Umstritten sind die Art und Weise, wie Pechstein diesen Kampf gegen den Weltverband, teilweise aber auch gegen andere Kritiker und Medien führt. Immer an ihrer Seite: Lebensgefährte Matthias Große. Pechstein nennt den Berliner Unternehmer ihren „Bodyguard“ – und so tritt er mitunter auch auf. Es gab in der Vergangenheit Beschwerden von Journalisten, Funktionären und sogar Mitgliedern des Sportausschusses des Bundestages, die sich von Große eingeschüchtert oder sogar bedroht fühlten. Nun ist Große offiziell vom DOSB für Olympia akkreditiert worden, als Mentalcoach und persönlicher Betreuer seiner Lebensgefährtin. So wie schon vier Jahre zuvor im russischen Sotschi, als Pechstein auf Platz vier nur knapp an ihrer zehnten Medaille vorbeigelaufen war.
Großes Akkreditierung stößt nicht überall auf Verständnis. „Ich weiß nichts von Unmut“, sagt Pechstein, und sie betont noch mal, wie wichtig ihr Freund für ihre Leistungen auf dem Eis ist: „Ohne ihn und seine Fähigkeiten, mich zu motivieren, hätte ich meine Schlittschuhe schon längst in die Ecke gefeuert.“
Ärger um Pechsteins Partner
Das wäre für die Deutsche Eisschnelllauf-Gemeinschaft (DESG) sportlich betrachtet eine Katastrophe. Pechstein ist – trotz ihrer 45 Jahre – hierzulande die beste Eisschnellläuferin. Während ihre einstigen Rivalinnen Gunda Niemann-Stirnemann oder Anni Friesinger-Postma schon längst ihre Karrieren beendet haben, zeigt Pechstein der meist deutlich jüngeren Konkurrenz noch immer die Hacken. Auch in Pyeongchang geht Pechstein als Medaillenkandidatin an den Start, am 16. Februar steht ihre Paradestrecke 5.000 Meter auf dem Programm.

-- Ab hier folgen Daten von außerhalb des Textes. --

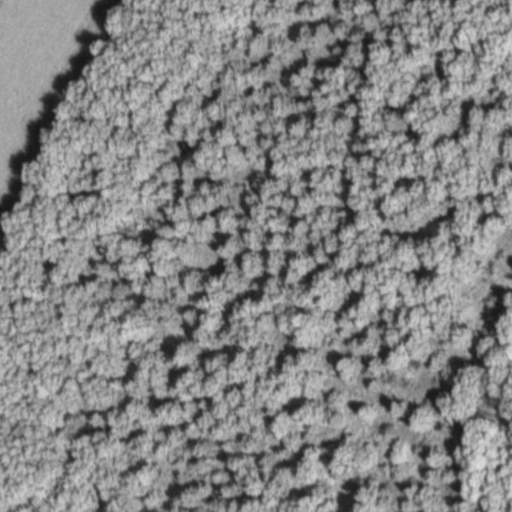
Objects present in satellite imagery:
crop: (38, 87)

Ihr Trainer Peter Mueller hat mit Pechstein alles auf dieses Rennen ausgerichtet. Die fünfmalige Olympiasiegerin soll auch zu Rennende konstant schnelle Runden laufen können. Dass sie dazu in der Lage ist, bewies sie vor allem bei ihrem 5.000-Meter-Triumph am 20. November des vergangenen Jahres in Stavanger. Es war Pechsteins 33. Weltcupsieg – knapp 20 Jahre nach ihrem ersten Streich. „Ich habe hier Eisschnelllauf-Geschichte geschrieben“, sagte Pechstein damals: „In diesem Alter wird wohl nie wieder einer Athletin ein Weltcupsieg gelingen.“ Robert Bartko, DESG-Sportdirektor, ist von ihrer Leistung angetan: „Claudia Pechstein ist ein Vorbild von ihrer Willensstärke und Leidenschaft her, sie ist eine große Sportlerin.“ Diese Wertschätzung hätte die streitbare und umstrittene Athletin gerne auch in der Öffentlichkeit. „Leider werden sportliche Erfolge hierzulande nicht so gewürdigt wie anderswo“, sagte sie im „Welt“-Interview: „International sind Olympiasieger oft absolute Heros. Aber in Deutschland fühlst du dich manchmal eben einfach nur als Steuernummer.“
Dass Pechstein national seit Jahren die unangefochtene Nummer eins ist, ist ein Armutszeugnis für das deutsche Frauen-Team im Eisschnelllaufen. „Außer Claudia ist bei den Frauen niemand in der Lage, individuell um Medaillen zu kämpfen“, sagt Bundestrainer Jan van Veen. Bei den Männern sieht es auch nur unwesentlich besser aus. In den Einzeldisziplinen dürfen sich Sprinter Nico Ihle und Langstreckenläufer Patrick Beckert Chancen auf olympisches Edelmetall ausrechnen.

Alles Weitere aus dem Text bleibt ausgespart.